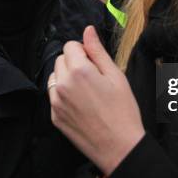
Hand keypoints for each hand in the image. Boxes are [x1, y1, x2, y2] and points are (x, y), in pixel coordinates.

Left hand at [49, 25, 144, 174]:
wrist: (119, 147)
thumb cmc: (123, 111)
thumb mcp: (116, 76)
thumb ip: (98, 51)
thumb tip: (88, 30)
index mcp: (79, 71)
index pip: (70, 46)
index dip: (84, 51)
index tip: (95, 63)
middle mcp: (63, 85)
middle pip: (61, 59)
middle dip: (74, 62)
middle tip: (94, 77)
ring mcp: (56, 102)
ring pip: (55, 77)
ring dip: (67, 77)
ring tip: (87, 91)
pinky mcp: (54, 116)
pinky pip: (54, 95)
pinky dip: (64, 95)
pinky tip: (82, 105)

▬▬▬

- **Your instructions**: The lines to return are those in the entries above that include "pinky".

- **Problem solution**:
pinky mcp: (54, 116)
pinky pip: (54, 95)
pinky dip: (64, 95)
pinky tip: (82, 105)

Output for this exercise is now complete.